(Data items)

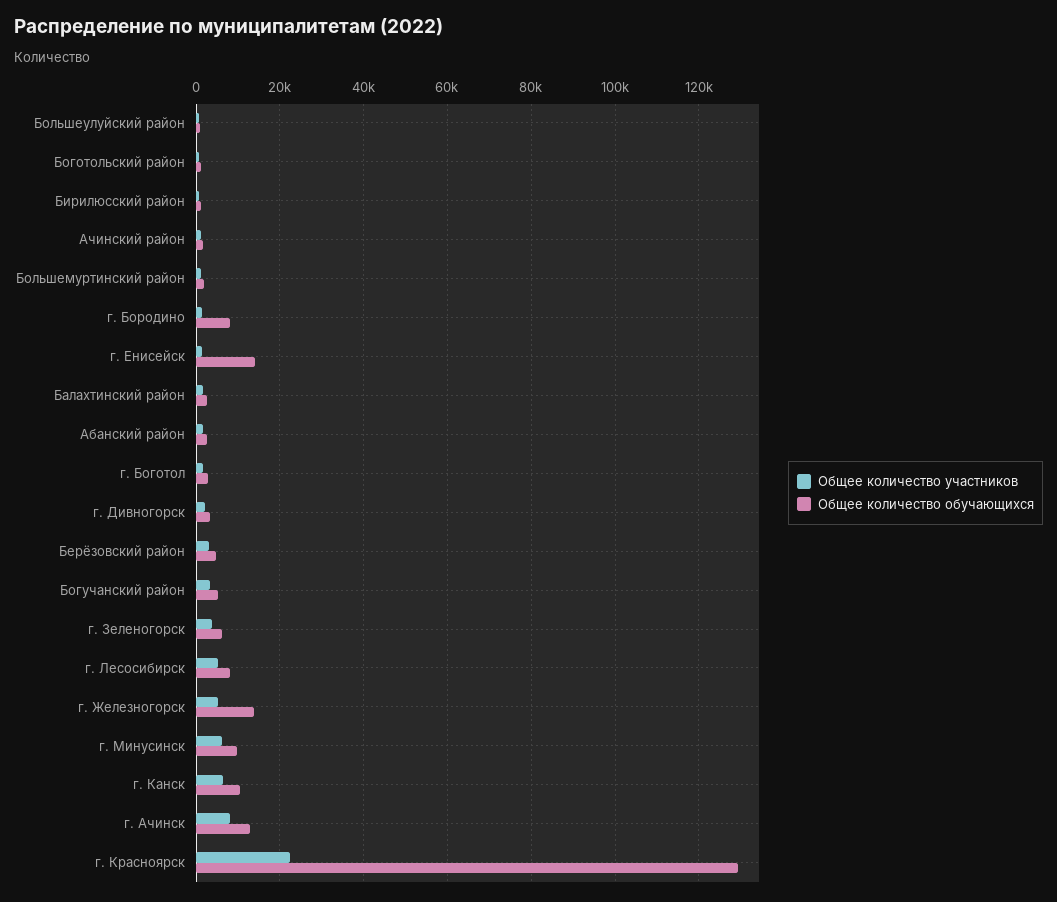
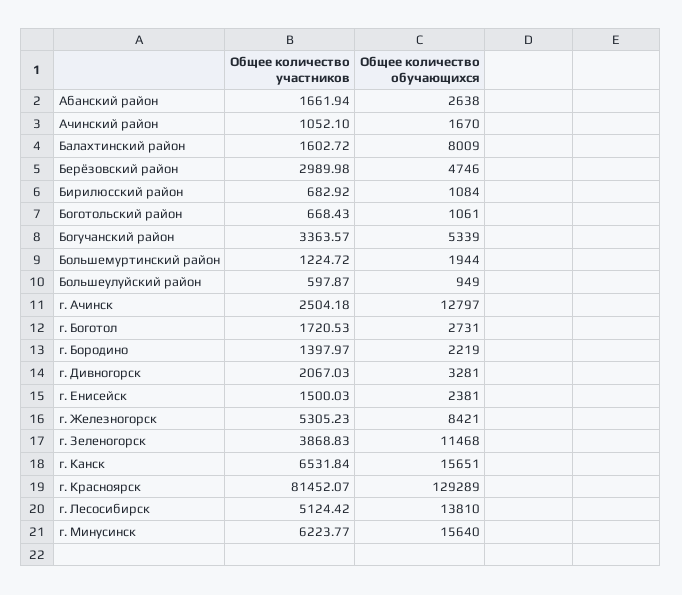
  {
    "Общее количество участников": {
      "Большеулуйский район": 597.87,
      "Боготольский район": 668.43,
      "Бирилюсский район": 682.92,
      "Ачинский район": 1052.1,
      "Большемуртинский район": 1224.72,
      "г. Бородино": 1397.97,
      "г. Енисейск": 1500.03,
      "Балахтинский район": 1602.72,
      "Абанский район": 1661.94,
      "г. Боготол": 1720.53,
      "г. Дивногорск": 2067.03,
      "Берёзовский район": 2989.98,
      "Богучанский район": 3363.57,
      "г. Зеленогорск": 3868.83,
      "г. Лесосибирск": 5124.42,
      "г. Железногорск": 5305.23,
      "г. Минусинск": 6223.77,
      "г. Канск": 6531.84,
-     "г. Ачинск": 8000,
+     "г. Ачинск": 2504.18,
-     "г. Красноярск": 22000
+     "г. Красноярск": 81452.07
    },
    "Общее количество обучающихся": {
      "Большеулуйский район": 949,
      "Боготольский район": 1061,
      "Бирилюсский район": 1084,
      "Ачинский район": 1670,
      "Большемуртинский район": 1944,
-     "г. Бородино": 8000,
+     "г. Бородино": 2219,
-     "г. Енисейск": 14000,
+     "г. Енисейск": 2381,
-     "Балахтинский район": 2000,
+     "Балахтинский район": 8009,
      "Абанский район": 2638,
      "г. Боготол": 2731,
      "г. Дивногорск": 3281,
      "Берёзовский район": 4746,
      "Богучанский район": 5339,
-     "г. Зеленогорск": 6000,
+     "г. Зеленогорск": 11468,
-     "г. Лесосибирск": 8000,
+     "г. Лесосибирск": 13810,
-     "г. Железногорск": 14000,
+     "г. Железногорск": 8421,
-     "г. Минусинск": 10000,
+     "г. Минусинск": 15640,
-     "г. Канск": 10000,
+     "г. Канск": 15651,
      "г. Ачинск": 12797,
      "г. Красноярск": 129289
    }
  }

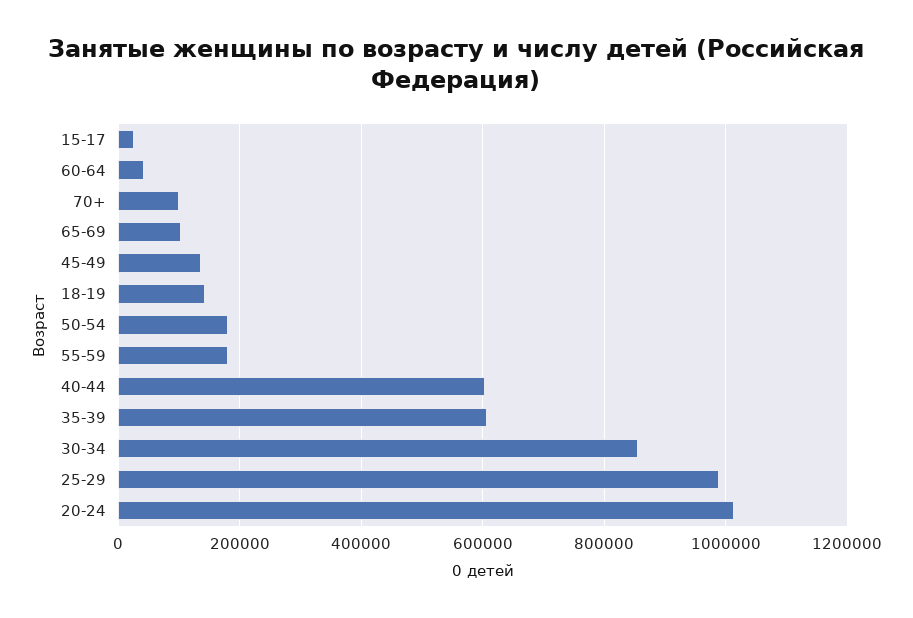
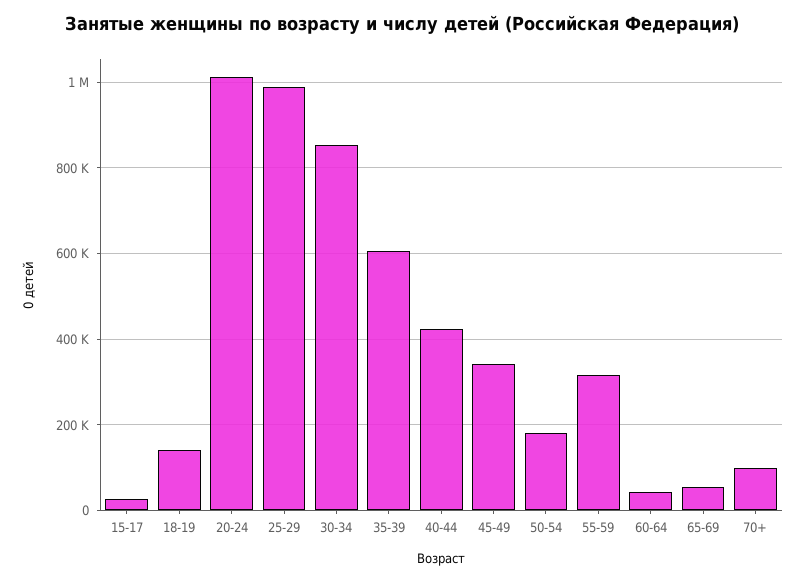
  {
    "15-17": 20000,
    "60-64": 40000,
    "70+": 100000,
-   "65-69": 100000,
+   "65-69": 60000,
-   "45-49": 140000,
+   "45-49": 340000,
    "18-19": 140000,
    "50-54": 180000,
-   "55-59": 180000,
+   "55-59": 320000,
-   "40-44": 600000,
+   "40-44": 420000,
    "35-39": 600000,
    "30-34": 860000,
    "25-29": 980000,
    "20-24": 1020000
  }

● **Problem requirements**
Go through the entries and return each line where the word "Ачинский" appears.

● **Written answer**
      "Ачинский район": 1052.1,
      "Ачинский район": 1670,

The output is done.